The Science Delusion


After stumbling around the web (as we all do) for perhaps too long, I came across a post regarding talks that TED had self-censored! Yes, I think if any sentence deserves an exclamation mark it is that one. Without knowing a lot about the TED organization, I had always enjoyed watching the remarkable and innovative lectures, and assumed that the ethos of TED must be one of open-mindedness and inclusion. And yet, this video had been retrospectively removed form the general TED feed:



Apart from the fact that this has sparked incredible levels of debate and outrage, the content of Professor Rupert Sheldrake’s is intriguing to say the least. He argues that Science has become bogged down with dogma, closed-mindedness and a fundamentalism which is akin to a religious belief.
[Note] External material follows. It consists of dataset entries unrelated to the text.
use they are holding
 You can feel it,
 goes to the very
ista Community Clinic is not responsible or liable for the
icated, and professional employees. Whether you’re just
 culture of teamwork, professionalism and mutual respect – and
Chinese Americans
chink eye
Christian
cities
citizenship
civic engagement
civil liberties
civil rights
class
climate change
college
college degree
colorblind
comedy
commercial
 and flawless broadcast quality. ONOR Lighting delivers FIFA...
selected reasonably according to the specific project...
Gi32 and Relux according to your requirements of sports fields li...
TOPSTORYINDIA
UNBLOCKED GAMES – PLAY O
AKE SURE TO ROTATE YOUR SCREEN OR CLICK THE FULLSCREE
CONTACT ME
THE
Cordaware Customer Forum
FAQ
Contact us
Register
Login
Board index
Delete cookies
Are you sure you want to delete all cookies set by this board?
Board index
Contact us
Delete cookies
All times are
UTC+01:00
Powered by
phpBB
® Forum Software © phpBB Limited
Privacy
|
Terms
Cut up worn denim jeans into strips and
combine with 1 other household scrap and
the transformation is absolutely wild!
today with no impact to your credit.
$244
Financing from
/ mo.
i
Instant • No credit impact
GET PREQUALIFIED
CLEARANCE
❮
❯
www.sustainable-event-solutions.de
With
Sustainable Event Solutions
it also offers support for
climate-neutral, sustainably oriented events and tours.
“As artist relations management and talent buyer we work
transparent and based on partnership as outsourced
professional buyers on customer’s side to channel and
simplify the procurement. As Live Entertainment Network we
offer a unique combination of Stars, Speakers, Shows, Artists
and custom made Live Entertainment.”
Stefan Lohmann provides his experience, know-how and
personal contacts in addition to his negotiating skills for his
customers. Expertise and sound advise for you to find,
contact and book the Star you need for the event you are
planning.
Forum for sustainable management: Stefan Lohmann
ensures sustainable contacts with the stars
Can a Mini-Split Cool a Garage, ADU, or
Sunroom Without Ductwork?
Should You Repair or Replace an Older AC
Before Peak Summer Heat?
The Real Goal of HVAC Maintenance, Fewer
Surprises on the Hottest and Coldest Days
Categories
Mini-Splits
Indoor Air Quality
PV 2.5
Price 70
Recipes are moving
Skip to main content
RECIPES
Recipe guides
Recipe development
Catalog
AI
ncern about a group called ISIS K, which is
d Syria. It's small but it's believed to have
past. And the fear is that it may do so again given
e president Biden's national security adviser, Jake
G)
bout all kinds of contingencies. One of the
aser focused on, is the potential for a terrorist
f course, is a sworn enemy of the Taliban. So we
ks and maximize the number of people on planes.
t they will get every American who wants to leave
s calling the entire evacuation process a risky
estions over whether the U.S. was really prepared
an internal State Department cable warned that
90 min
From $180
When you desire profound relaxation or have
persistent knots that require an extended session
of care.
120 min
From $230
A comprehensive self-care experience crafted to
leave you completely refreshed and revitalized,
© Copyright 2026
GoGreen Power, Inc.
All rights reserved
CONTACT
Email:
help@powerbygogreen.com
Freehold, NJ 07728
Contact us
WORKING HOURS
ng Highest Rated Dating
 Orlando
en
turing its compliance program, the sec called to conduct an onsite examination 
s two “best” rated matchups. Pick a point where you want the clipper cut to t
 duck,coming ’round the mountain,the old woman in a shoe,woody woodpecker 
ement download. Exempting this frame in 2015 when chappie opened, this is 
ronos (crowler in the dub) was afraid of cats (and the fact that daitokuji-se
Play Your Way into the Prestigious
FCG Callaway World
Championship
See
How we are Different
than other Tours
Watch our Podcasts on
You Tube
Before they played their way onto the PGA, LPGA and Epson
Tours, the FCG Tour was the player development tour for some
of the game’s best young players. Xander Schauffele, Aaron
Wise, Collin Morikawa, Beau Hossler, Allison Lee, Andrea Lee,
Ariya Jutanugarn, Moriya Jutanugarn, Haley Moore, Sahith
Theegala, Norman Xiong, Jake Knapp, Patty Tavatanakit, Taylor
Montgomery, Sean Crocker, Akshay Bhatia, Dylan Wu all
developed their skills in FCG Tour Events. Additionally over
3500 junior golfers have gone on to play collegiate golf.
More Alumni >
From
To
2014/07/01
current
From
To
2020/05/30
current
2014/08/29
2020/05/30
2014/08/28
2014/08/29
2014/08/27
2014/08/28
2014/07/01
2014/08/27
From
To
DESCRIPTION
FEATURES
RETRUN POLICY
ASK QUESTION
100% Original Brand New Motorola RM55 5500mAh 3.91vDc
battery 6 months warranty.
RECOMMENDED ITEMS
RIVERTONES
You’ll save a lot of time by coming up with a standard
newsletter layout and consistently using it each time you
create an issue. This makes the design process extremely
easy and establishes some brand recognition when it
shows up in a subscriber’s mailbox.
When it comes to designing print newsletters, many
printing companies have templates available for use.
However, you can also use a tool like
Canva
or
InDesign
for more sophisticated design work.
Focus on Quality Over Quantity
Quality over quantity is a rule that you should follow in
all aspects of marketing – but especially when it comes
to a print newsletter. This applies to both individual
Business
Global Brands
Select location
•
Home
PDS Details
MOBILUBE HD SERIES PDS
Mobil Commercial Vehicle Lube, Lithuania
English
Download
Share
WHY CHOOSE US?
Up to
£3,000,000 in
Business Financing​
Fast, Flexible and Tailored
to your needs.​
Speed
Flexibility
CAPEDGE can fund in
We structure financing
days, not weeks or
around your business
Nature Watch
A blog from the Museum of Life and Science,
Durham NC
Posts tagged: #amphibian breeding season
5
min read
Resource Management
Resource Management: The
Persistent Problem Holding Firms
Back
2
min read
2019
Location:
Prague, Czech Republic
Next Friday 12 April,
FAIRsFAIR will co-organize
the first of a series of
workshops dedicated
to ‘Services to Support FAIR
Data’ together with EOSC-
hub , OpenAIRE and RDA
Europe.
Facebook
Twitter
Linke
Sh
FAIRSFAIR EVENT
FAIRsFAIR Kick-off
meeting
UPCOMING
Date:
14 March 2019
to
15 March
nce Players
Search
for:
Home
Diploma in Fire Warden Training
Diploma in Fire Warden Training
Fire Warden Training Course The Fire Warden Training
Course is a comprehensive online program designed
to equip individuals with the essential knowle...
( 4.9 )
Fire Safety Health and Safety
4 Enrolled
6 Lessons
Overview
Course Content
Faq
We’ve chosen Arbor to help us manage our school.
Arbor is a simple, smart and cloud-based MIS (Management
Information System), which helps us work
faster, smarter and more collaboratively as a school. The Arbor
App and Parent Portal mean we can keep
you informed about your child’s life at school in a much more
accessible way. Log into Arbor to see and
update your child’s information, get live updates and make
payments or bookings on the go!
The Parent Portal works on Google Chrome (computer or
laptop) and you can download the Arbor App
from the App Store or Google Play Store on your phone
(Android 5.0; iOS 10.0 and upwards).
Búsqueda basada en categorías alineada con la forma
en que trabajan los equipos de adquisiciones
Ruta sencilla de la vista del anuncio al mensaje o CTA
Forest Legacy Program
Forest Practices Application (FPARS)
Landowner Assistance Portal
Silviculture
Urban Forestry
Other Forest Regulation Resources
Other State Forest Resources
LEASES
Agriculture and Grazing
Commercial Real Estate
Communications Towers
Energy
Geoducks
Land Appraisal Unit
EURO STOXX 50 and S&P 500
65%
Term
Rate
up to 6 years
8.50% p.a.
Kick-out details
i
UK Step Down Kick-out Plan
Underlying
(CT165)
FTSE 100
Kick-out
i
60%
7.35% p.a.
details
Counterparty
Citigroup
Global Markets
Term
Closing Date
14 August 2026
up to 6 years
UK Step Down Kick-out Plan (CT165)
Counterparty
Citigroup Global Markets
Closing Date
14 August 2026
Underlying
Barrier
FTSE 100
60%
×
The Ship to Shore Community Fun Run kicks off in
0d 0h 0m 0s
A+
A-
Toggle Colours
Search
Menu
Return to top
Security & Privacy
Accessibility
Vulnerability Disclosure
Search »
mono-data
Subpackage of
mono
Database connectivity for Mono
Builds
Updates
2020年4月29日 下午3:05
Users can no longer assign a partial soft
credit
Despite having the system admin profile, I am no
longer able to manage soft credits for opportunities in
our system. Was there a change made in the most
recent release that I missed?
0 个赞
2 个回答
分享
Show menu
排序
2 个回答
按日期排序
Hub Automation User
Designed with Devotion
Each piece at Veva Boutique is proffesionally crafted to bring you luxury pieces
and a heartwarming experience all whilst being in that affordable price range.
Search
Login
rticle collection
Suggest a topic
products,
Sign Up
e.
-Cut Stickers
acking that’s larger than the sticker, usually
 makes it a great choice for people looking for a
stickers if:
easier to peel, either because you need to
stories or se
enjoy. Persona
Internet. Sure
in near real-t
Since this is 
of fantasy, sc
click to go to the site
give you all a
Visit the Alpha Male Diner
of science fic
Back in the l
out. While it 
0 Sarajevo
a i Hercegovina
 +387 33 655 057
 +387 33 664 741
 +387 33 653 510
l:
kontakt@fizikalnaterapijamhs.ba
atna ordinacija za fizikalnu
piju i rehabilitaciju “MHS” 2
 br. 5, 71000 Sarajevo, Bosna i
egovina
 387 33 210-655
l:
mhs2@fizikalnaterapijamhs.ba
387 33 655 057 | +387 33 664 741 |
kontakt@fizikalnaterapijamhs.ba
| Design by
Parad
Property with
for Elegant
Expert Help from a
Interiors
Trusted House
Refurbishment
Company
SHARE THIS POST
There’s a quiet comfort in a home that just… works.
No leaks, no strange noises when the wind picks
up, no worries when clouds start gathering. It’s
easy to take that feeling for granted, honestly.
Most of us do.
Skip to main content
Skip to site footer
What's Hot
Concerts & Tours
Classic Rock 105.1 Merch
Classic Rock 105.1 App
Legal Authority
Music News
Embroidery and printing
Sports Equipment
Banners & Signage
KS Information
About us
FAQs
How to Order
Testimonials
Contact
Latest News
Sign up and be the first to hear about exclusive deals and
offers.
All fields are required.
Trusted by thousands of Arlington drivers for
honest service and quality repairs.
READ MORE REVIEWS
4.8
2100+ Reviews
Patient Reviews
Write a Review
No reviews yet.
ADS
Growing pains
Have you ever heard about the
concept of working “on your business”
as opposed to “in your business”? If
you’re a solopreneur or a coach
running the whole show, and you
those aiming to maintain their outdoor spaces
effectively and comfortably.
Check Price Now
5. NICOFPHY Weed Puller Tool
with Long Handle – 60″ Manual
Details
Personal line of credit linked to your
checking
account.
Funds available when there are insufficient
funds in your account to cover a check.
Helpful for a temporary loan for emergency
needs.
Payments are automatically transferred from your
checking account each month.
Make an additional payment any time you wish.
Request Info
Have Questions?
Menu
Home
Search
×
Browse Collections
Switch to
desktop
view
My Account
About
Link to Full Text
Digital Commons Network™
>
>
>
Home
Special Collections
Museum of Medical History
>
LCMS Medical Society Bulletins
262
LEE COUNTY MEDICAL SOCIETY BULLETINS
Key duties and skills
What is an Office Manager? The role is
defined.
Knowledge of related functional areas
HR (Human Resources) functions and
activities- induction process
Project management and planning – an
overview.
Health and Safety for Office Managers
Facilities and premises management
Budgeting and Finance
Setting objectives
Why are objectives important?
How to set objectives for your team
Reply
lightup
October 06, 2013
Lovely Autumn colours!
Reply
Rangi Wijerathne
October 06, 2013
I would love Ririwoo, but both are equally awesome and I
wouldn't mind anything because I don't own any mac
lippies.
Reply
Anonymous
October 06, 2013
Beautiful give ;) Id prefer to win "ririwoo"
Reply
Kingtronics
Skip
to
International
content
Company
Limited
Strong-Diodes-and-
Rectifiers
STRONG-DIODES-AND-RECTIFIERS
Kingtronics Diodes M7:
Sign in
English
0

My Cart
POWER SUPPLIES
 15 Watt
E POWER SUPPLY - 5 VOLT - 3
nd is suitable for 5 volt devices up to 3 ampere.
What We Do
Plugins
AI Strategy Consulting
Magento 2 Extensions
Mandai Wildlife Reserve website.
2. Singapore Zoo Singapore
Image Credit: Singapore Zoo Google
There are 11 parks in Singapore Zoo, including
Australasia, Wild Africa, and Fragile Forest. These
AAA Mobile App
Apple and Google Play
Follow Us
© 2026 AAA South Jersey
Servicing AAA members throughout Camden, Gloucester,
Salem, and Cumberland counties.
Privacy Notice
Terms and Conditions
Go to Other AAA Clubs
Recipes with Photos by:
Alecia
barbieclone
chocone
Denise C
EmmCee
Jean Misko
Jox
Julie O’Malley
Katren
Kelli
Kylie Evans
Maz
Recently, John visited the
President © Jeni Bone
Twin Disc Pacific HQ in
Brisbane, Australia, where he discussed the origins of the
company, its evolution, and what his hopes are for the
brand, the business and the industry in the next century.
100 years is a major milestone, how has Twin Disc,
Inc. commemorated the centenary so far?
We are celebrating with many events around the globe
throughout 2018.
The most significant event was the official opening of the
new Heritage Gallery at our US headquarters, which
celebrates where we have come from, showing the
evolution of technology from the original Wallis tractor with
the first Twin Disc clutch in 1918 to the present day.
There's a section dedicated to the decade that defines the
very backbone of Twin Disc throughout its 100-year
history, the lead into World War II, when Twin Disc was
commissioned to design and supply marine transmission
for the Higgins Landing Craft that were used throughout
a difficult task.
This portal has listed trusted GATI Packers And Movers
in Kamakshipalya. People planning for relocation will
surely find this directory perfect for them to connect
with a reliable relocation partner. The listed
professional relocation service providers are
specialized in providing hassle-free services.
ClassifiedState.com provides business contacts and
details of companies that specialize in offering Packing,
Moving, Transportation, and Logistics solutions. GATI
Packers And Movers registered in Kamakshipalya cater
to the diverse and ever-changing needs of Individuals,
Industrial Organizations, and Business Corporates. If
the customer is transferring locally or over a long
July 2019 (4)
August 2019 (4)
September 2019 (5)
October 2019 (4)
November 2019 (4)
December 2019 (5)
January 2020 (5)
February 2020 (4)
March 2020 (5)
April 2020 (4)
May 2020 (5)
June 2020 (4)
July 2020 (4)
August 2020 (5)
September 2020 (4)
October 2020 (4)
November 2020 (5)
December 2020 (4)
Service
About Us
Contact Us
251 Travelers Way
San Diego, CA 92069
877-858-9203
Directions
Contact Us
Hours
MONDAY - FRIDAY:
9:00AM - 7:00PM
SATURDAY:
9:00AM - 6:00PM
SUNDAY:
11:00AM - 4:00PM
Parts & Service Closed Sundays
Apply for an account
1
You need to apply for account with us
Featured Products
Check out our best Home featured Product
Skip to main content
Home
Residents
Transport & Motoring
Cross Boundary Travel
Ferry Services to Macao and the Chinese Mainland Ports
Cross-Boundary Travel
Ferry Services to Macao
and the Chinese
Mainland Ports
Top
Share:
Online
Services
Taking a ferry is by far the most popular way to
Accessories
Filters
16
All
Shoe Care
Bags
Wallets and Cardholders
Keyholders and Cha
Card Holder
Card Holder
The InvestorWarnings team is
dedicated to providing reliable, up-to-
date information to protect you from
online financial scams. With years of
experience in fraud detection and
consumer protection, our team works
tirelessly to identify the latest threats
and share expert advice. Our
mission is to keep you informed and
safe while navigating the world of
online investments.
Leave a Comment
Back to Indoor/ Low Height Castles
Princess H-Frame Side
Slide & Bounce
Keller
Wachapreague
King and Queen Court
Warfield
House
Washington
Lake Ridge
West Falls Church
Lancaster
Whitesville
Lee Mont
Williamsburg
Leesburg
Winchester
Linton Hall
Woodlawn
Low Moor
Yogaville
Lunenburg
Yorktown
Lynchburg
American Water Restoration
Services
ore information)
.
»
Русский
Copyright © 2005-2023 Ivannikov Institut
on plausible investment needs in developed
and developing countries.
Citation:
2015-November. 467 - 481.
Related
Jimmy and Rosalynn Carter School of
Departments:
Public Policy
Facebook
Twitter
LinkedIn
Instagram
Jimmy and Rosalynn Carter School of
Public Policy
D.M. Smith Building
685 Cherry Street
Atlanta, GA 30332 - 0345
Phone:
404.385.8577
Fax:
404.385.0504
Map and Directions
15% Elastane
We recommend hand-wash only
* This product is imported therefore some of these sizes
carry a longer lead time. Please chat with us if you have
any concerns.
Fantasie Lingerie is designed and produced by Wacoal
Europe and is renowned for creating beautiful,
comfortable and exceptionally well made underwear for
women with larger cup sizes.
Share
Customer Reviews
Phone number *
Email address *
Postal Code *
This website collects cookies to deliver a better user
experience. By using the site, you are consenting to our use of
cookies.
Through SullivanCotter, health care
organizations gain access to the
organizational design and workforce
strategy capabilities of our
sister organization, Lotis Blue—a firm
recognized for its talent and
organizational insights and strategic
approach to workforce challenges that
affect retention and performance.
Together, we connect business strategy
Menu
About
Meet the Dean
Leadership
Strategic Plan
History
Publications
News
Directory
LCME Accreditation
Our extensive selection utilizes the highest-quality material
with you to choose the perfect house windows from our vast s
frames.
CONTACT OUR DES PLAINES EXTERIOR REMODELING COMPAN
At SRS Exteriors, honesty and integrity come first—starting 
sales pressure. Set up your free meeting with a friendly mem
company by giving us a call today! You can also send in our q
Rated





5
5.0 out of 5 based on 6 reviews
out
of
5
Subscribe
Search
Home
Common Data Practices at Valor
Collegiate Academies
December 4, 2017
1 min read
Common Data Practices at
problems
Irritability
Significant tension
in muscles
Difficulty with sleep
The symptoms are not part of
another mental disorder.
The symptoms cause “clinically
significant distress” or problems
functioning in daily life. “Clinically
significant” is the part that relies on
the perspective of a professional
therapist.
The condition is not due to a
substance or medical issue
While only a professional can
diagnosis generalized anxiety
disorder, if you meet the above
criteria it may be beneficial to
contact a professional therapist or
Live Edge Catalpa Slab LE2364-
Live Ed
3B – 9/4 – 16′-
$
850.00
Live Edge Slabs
He had, of course, written a book on the subject. His examples sparked my curiosity, and a flitted over to Amazon and was reading his tome within minutes.

The Science Delusion (or Science Set Free in the US) expounds on Sheldrake’s idea that Science has been stifled by the belief that we already know how the Universe works. He goes through ten main tenets of modern Science, breaking them down step-by-step with convincing arguments based on published papers and testable hypotheses.

Here is a small example. In one chapter, Sheldrake challenges the idea that so-called Universal Constant always have the same value. Indeed, it turns out that between 1928 and 1945 the measured values of the speed of light (‘c’) were lower than they should be by 20 kilometres per second. Some scientist speculated that the ‘constant’ may be fluctuating, but the consensus was that such occurrences were done to ‘intellectual phase locking’. In 1972 the embarrassment of this episode was expunged as the value of ‘c’ was fixed by definition. In 1983, the standard unit of length, the metre, was redefined in terms of the speed of light. So, if any fluctuations of ‘c’ were occurring, it is now impossible to detect as the length of the metre would also change!

Sheldrake has theories which are far more outré and are classed as parapsychology. However, I challenge you to read this book. If you find yourself offended by the ideas he is putting forward, then perhaps you hold a belief regarding how Science, and the Universe, works.

And I would ask you, “Shouldn’t science be free of the dogma of belief?”